Does the feudal class retain its economic and political clout?
By Farah Zia
About two months back, The New York Times carried an interesting piece on Jamshed Dasti that turned out to be more of an analysis of how feudal power is waning in a fast urbanising Pakistan. Dasti, a "mongerel" and a "scrappy son of an amateur wrestler", managed to defeat the wealthy feudal classes to win the parliamentary seat on the strength of his personal clout, not once but many times over. Local residents, writes NYT, like to call him "Rescue One-Five, a reference to an emergency hot line number and his feverish work habits."
The strength of his performance in the constituency was such that a virulent media campaign against him for carrying a fake degree could not discourage his voters and Dasti won the byelection once again.
But, are feudals indeed a dying breed?
It appears there is no middle ground as an answer. Those who think feudals have lost their political and economic clout are convinced this has been achieved conclusively and we are currently living in an industrial age that mixes perfectly with capitalism. Or that capitalism dominates agriculture, too. Others differ radically. Feudal class still dominates, they think.
There are, of course, conflicting developments that mar each of these analyses to suggest that the truth may lie somewhere in between. One, feudals do not alone carry the mantle of wealth and influence because mercantile, business, industrialist and trader classes have come to share it with them. Two, we are seeing neo-feudals in industrialists who are buying agricultural land to achieve some kind of 'social power' which is impossible to enjoy in urban centres. And finally many of the landowners of yore now have industries alongside.
Political analyst and academic Rasul Baksh Rais thinks the economic clout of the feudal class did get fragmented because of the inheritance law but the social powers of the family did not. "The dominance of the feudal class sustains because of various reasons. The British gave land to people who were caste or tribal leaders. Earlier, the Mughals gave them land because they wanted to subcontract authority to influentials."

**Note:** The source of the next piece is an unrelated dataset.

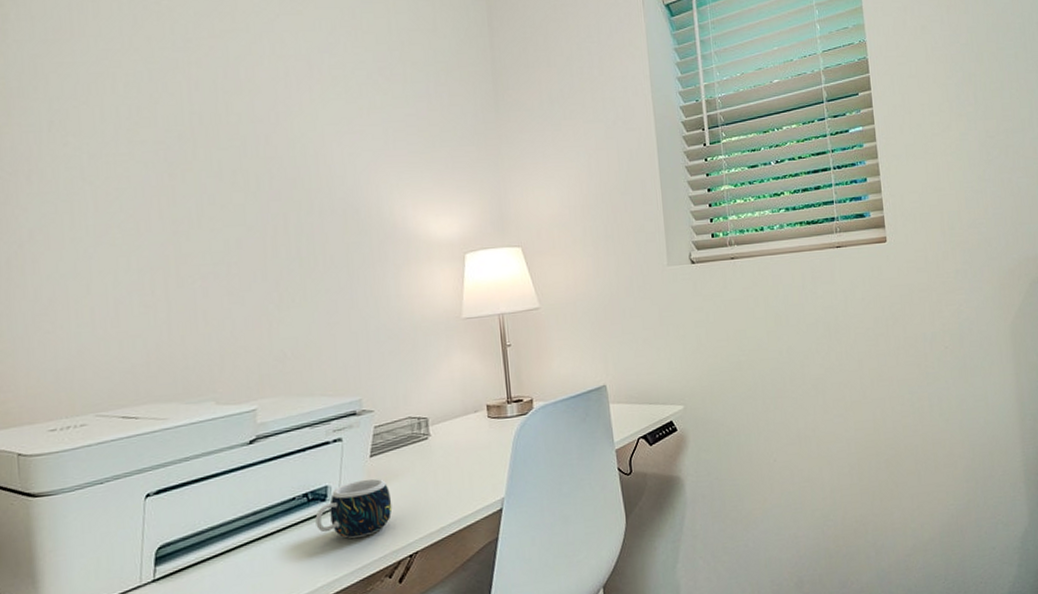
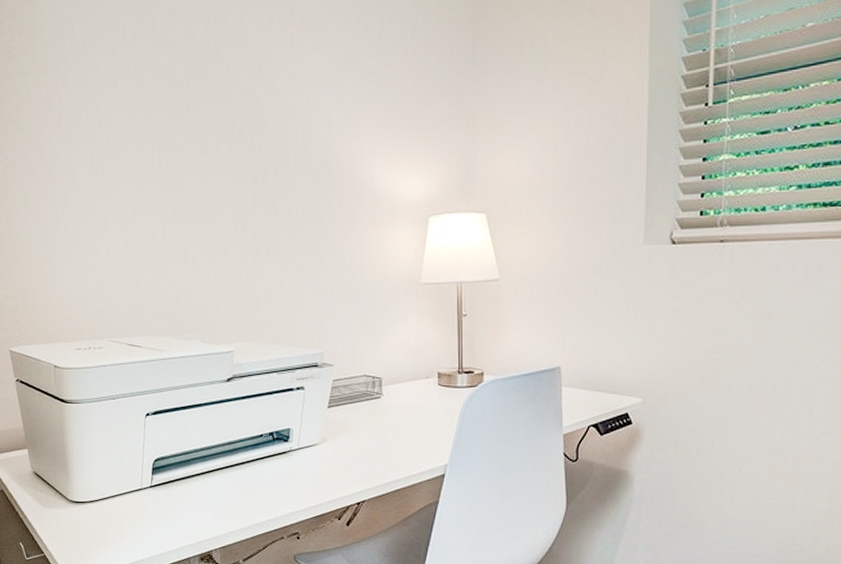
mug: present [315,478,393,538] -> none [279,427,345,479]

According to Rais, their social base already existed because of their capacity to extract revenue, control population etc. "The land settlement in the late 19th century under the British rule changed the land tenure system of the Mughals. The Mughals did not distribute land on hereditary grounds. They gave land according to the social capacity and role of individuals in the Mughal Empire. The British, on the other hand, gave permanent settlements."
Feudalism has not sustained because of their wealth or land or even their social base, says Rais. "It has sustained because of the landowners' control over district administration, transfers, appointments and development funds. It has sustained because of state patronage. The industrialist sits in the urban areas and gets his work done by paying money. The feudal, on the other hand, keeps the state subordinate."
For journalist Suhail Warraich, feudalism is a thing of the past. "Feudalism was the name of a social structure when feudals could influence the police and the jirga etc. There was no bureaucracy or judiciary. But today we have these institutions and people have become more rebellious."
Warraich holds that no one wants to retain feudalism. "It was a system of the past and it had to end. As the lands continued to be divided, the stature and power of the feudals also dwindled."
Rais, on the contrary, thinks the feudal class still dominates "because now even the mid-level landowner in Punjab and Sindh is quite powerful, not because of the quantity of acreage but because of the increase in the price of agricultural commodities." Their wealth has increased manifold because of their orchards and cash crops, he thinks.
An interesting juxtaposition of this view may be made with the landowners' claim how they have been impoverished over the years. The entire country blames them for not paying the agriculture tax but they say that the markets forces and the middlemen take all the money.
While the veracity of this claim may be difficult to ascertain, Rais is adamant that feudalism thrives because of the way our parliamentary system is structured. It depends on legislatures and the legislature influences the executive. "This is the reason why feudals are still effective and as a consequence the bureaucracy has been weakened."
But is parliament indeed the decision-making body, considering the powers enjoyed by some other pillars peculiar to our state? Rais thinks indeed it is, though the problem is that "party bosses take decisions instead of legislators."
In Suhail Warraich's view "it is important to understand who is doing the decision-making in Pakistan. There is no feudal in the military or judiciary or bureaucracy."
The truth, says Warraich, is that the only meaningful land reforms in this country were effected by "a feudal Zulfikar Ali Bhutto himself and not the military or an industrialist".
If we have already seen the end of feudalism, who are these neo-feudals in the garb of industrialists and why is it important for servicemen to get agricultural land at the end of their careers? "You see, agriculture involves an element of pleasure. Industrialists want to have agricultural land and horses and cows and there's nothing wrong with it and this is happening elsewhere in the world. Whoever has money wants to relax," says Warraich.